Written by Charles & Jo Shaw
March 19, 2001
I can't take credit for the idea. That goes to Harry Baldwin and one or two other friends.
I started with about a third of a sheet (4' x 8') of one-inch Styrofoam insulation (which has an aluminum
vapor barrier on both sides) from a local lumber yard. Other materials you might need are masking tape
for temporary fastening while you are working to get a good fit and some good duct tape for the final
assembly of the slabs of Styrofoam. Some people have tried glue, but I don't think it works well and
certainly isn't handy like the tape.
Cut the pieces obviously oversized as you work. It is easy to quickly trim them for a better fit as you
go. I used a small hand saw, an old serrated steak knife, a wood rasp, a large pocket knife and some
really coarse sandpaper. You will want a short measuring tape, too.

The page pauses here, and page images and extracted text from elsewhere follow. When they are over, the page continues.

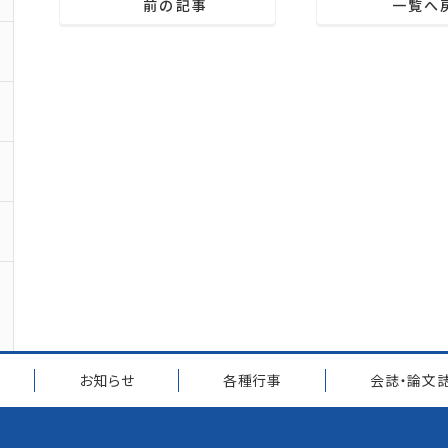
前の記事
一覧へ
お知らせ
各種行事
会誌・論文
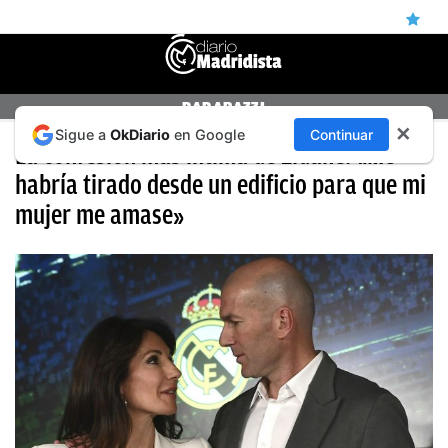
ÚLTIMAS
PAPARAZZI
✕
Sigue a
OkDiario
en Google
Continuar
NOTICIAS
La confesión más íntima de Zidane: «Me
REAL
habría tirado desde un edificio para que mi
mujer me amase»
MADRID
BALONCESTO
CANTERA
FICHAJES
DIRECTO
FEMENINO
PAPARAZZI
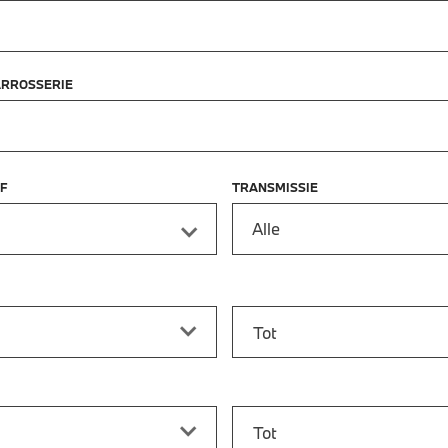
ARROSSERIE
F
TRANSMISSIE
Alle
f
Prijs tot
vanaf
Bouwjaar tot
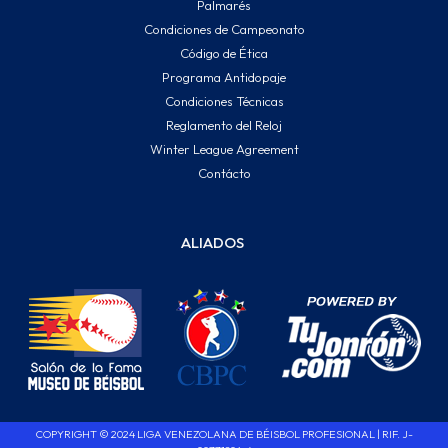
Palmarés
Condiciones de Campeonato
Código de Ética
Programa Antidopaje
Condiciones Técnicas
Reglamento del Reloj
Winter League Agreement
Contácto
ALIADOS
COPYRIGHT © 2024 LIGA VENEZOLANA DE BÉISBOL PROFESIONAL | RIF. J-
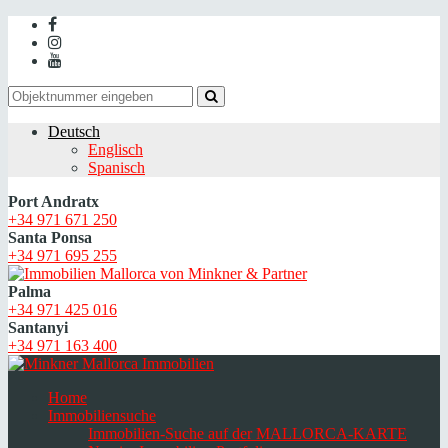
Deutsch
Englisch
Spanisch
Port Andratx
+34 971 671 250
Santa Ponsa
+34 971 695 255
Palma
+34 971 425 016
Santanyi
+34 971 163 400
Home
Immobiliensuche
Immobilien-Suche auf der MALLORCA-KARTE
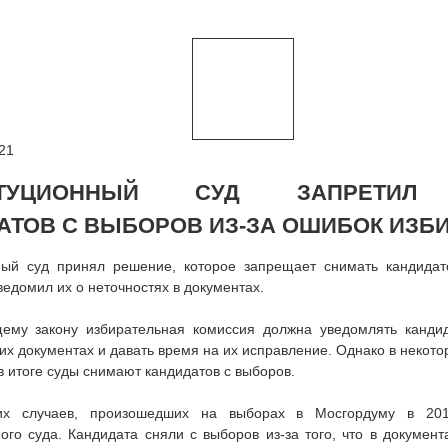
21
ИТУЦИОННЫЙ СУД ЗАПРЕТИЛ
АТОВ С ВЫБОРОВ ИЗ-ЗА ОШИБОК ИЗБ
ный суд принял решение, которое запрещает снимать кандидат
ведомил их о неточностях в документах.
ему закону избирательная комиссия должна уведомлять канди
 их документах и давать время на их исправление. Однако в некото
 в итоге суды снимают кандидатов с выборов.
их случаев, произошедших на выборах в Мосгордуму в 20
ого суда. Кандидата сняли с выборов из-за того, что в докумен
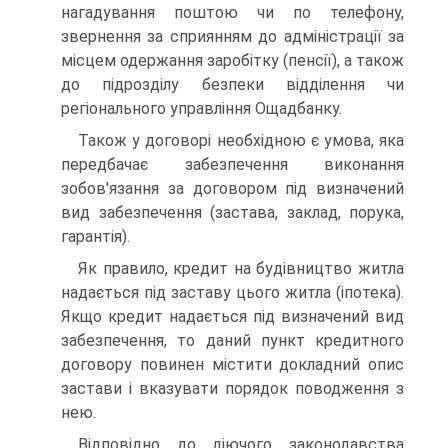
нагадування поштою чи по телефону,
звернення за сприянням до адміністрації за
місцем одержання заробітку (пенсії), а також
до підрозділу безпеки відділення чи
регіонального управління Ощадбанку.
Також у договорі необхідною є умова, яка
передбачає забезпечення виконання
зобов'язання за договором під визначений
вид забезпечення (застава, заклад, порука,
гарантія).
Як правило, кредит на будівництво житла
надається під заставу цього житла (іпотека).
Якщо кредит надається під визначений вид
забезпечення, то даний пункт кредитного
договору повинен містити докладний опис
застави і вказувати порядок поводження з
нею.
Відповідно до діючого законодавства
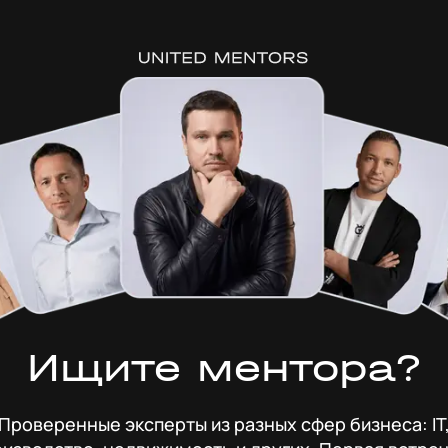
Ищите ментора?
Проверенные эксперты из разных сфер бизнеса: IT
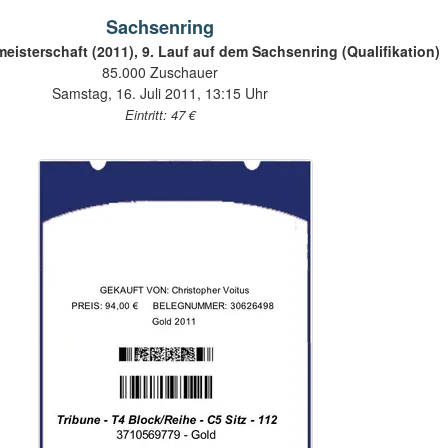
Sachsenring
eisterschaft (2011), 9. Lauf auf dem Sachsenring (Qualifikation)
85.000 Zuschauer
Samstag, 16. Juli 2011, 13:15 Uhr
Eintritt: 47 €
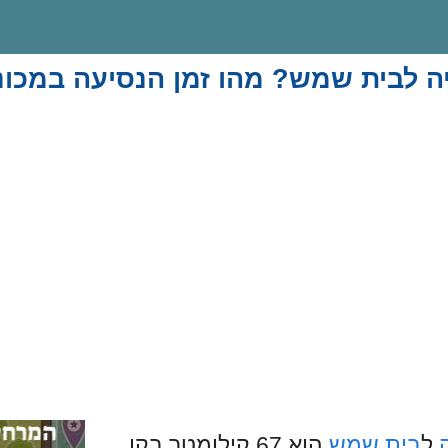
ה לבית שמש? מהו זמן הנסיעה במכונ
ל
בית שמש
הוא 67 קילומטר בקו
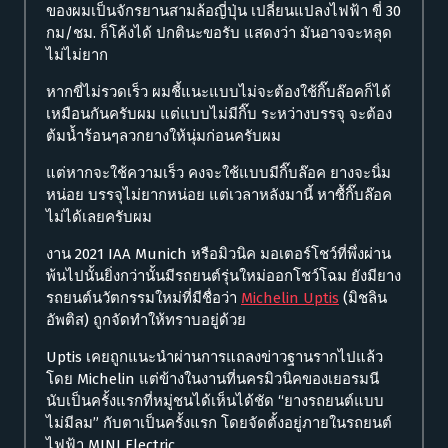
ของผมเป็นจักรยานสามล้อญี่ปุ่น เปลี่ยนแปลงไฟฟ้า ขี่ 30
กม/ชม. ก็โค้งได้ ปกตินะขอรับ แสดงว่า มันอาจจะหลุด
ไม่ไม่ยาก
หากขี่ไม่รวดเร็ว ผมชี้แนะแบบไม่จะต้องใช้กิ๊บล๊อคก็ได้
เหมือนกันครับผม แต่แบบไม่มีกิ๊บ ระหว่างบรรจุ จะต้อง
ต้มน้ำร้อนๆลวกยางให้นุ่มก่อนครับผม
แต่หากจะใช้ความเร็ว คงจะใช้แบบมีกิ๊บล๊อค ยางจะนิ่ม
หน่อย บรรจุไม่ยากหน่อย แต่เวลาหลังมานี้ หาซื้กิ๊บล๊อค
ไม่ได้เลยครับผม
งาน 2021 IAA Munich หรือมิวนิค มอเตอร์โชว์ที่พึ่งผ่าน
พ้นไปนั้นยิ่งกว่านั้นมีรถยนต์รุ่นใหม่ออกโชว์โฉม ยังมียาง
รถยนต์นวัตกรรมใหม่ที่มีชื่อว่า
Michelin Uptis
(มิชลิน
อัพติส) ถูกจัดทำให้ทราบอยู่ด้วย
Uptis เคยถูกแนะนำผ่านการแถลงข่าวฐานรากไปแล้ว
โดย Michelin แต่ข้างในงานที่นครมิวนิคของเยอรมนี
นับเป็นครั้งแรกที่หมู่ชนได้เห็นได้ชัด “ยางรถยนต์แบบ
ไม่มีลม” กับตาเป็นครั้งแรก โดยจัดตั้งอยู่ภายในรถยนต์
ไฟฟ้า MINI Electric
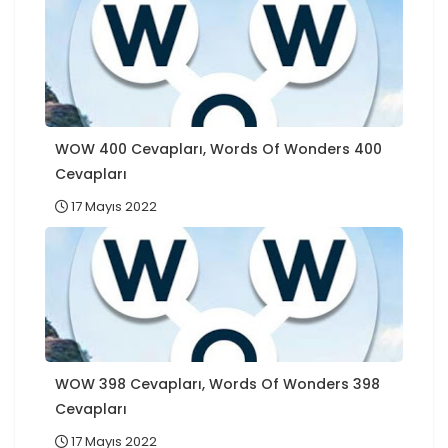
WOW 400 Cevapları, Words Of Wonders 400
Cevapları
17 Mayıs 2022
WOW 398 Cevapları, Words Of Wonders 398
Cevapları
17 Mayıs 2022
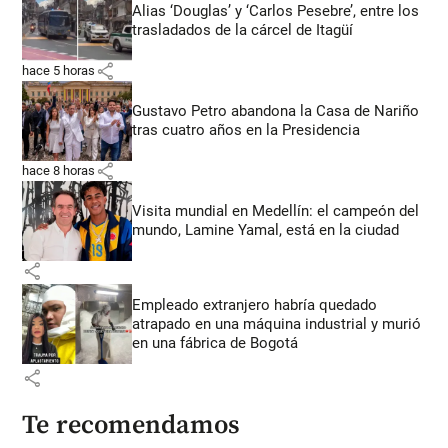
Alias ‘Douglas’ y ‘Carlos Pesebre’, entre los
trasladados de la cárcel de Itagüí
share
hace 5 horas
Gustavo Petro abandona la Casa de Nariño
tras cuatro años en la Presidencia
share
hace 8 horas
Visita mundial en Medellín: el campeón del
mundo, Lamine Yamal, está en la ciudad
share
Empleado extranjero habría quedado
atrapado en una máquina industrial y murió
en una fábrica de Bogotá
share
Te recomendamos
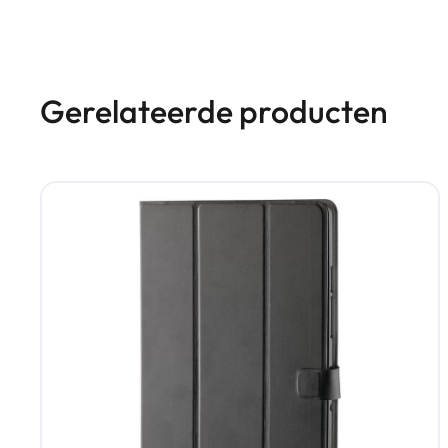
Gerelateerde producten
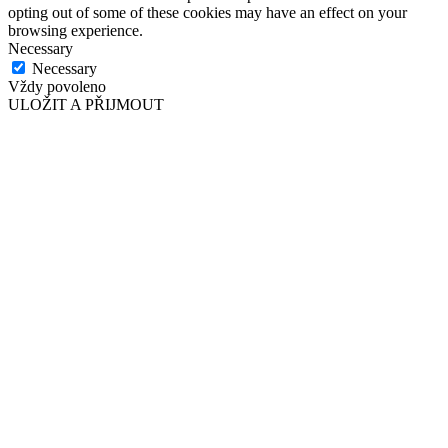
opting out of some of these cookies may have an effect on your
browsing experience.
Necessary
Necessary
Vždy povoleno
ULOŽIT A PŘIJMOUT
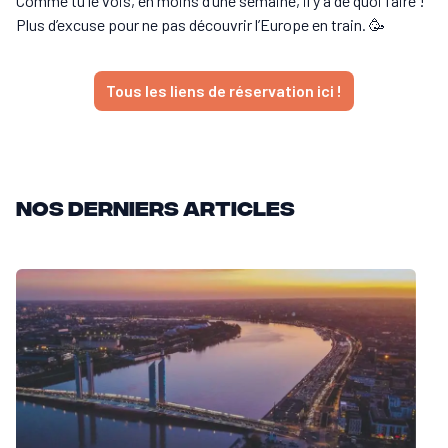
Comme tu le vois, en moins d’une semaine, il y a de quoi faire !
Plus d’excuse pour ne pas découvrir l’Europe en train. 🥳
Tous les liens de réservation ici !
Nos derniers articles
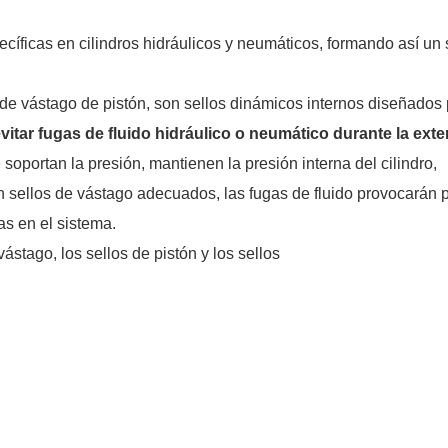
ecíficas en cilindros hidráulicos y neumáticos, formando así un
de vástago de pistón, son sellos dinámicos internos diseñados
vitar fugas de fluido hidráulico o neumático durante la ext
soportan la presión, mantienen la presión interna del cilindro,
 sellos de vástago adecuados, las fugas de fluido provocarán 
as en el sistema.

Begin with the piece next to the bottom of the glider--it will be relatively small. Make it fit the seat
pan well in order to help keep the finished cushion from sliding out of place. Add another piece above
(which will be larger). Make it fit the shape of the glider around its edges using the wood rasp. Tape
the two together. Add another layer as before. After the first small slab, you will need to make the
sides taper wider at the forward end. I left them narrower than the space available by about 2-3 inches
on each side and use that space for small items which I might carry during a flight. I also left a space
at the lower-rear where our roll-up tool pouch rests.
Depending on your size and desired seating position, you will want to extend the second or third (perhaps
fourth) slab so that it goes past the stick on each side. Then, all the higher layers also continue
forward and probably will also need some tapered pieces in between them to build up for support of your
thighs. You can score or notch the foam where needed to make it fit over the bend in the seat/floorboards.
The parts of the cushion under my legs are the thickest of all.
During construction, after the first couple of layers of foam, get in the glider and check what is needed
in the way of additional height and shape. Don't hesitate to use partial and tapered pieces of foam--just
tape them together and try the cushion on for size as it grows! The wood rasp makes for quick work when
fitting to the seat pan and to your seat. If you don't like something, it is easy to throw it away and
A cushion which is springy and soft may feel good when you initially sit on it, but it will not support
your weight well and will tend to cut off your circulation. Multiple cushions tend to move around and
leave you in the wrong position. What you want is a dense cushion that when completed puts you in the
right position up-down and also forward-back and has the correct tilt for comfort. Your weight should
be spread as evenly as possible over the cushion, from just behind your knees to slightly above the end
of your spine. Don't overlook side to side weight distribution; sculpture the shape of the top layer of
Styrofoam to fit you. Save a little bit of space at the top for a thin layer of upholstery foam (as
dense as possible) to take up the slack spots and provide a bit of softness. I used a piece 1/2" thick.
Get yours all put together with tape and then fly with it. Readjust if needed. When you are satisfied
with the fit, tape it up well with the duct tape. Then cover it with a strong cotton cloth such as denim.
This will require some hand sewing. We built ours this way about 18 years ago, and it is still in use.
Later, I made a similar seat back cushion which is much less complicated. It fits flat against the
plywood seat back and is curved in front to fit me. Wider at the top, narrow at the base. It is only
used when we're not wearing a parachute.
The amount of time needed for construction of your custom cushion might be less than the time you would
otherwise be miserable during a Silver Duration flight!